[[ DATA LISTING open ]]
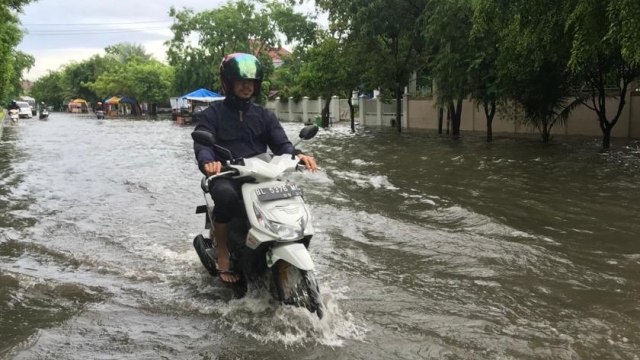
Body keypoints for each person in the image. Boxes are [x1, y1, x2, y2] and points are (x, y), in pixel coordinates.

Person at [193, 53, 318, 283]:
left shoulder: (264, 115)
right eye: (240, 81)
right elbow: (203, 144)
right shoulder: (213, 115)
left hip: (260, 174)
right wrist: (209, 162)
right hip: (227, 174)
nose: (246, 86)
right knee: (226, 197)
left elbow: (282, 145)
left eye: (250, 82)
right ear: (228, 83)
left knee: (290, 196)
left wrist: (299, 155)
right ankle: (223, 253)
[[ DATA LISTING closed ]]
* **WORK TO BE COMPLETED**
Your answer must be the lines from the one holding "right wrist: (209, 162)" to the end of the listing above, exactly as written and nothing else.

* **YOUR RESPONSE**
right wrist: (209, 162)
right hip: (227, 174)
nose: (246, 86)
right knee: (226, 197)
left elbow: (282, 145)
left eye: (250, 82)
right ear: (228, 83)
left knee: (290, 196)
left wrist: (299, 155)
right ankle: (223, 253)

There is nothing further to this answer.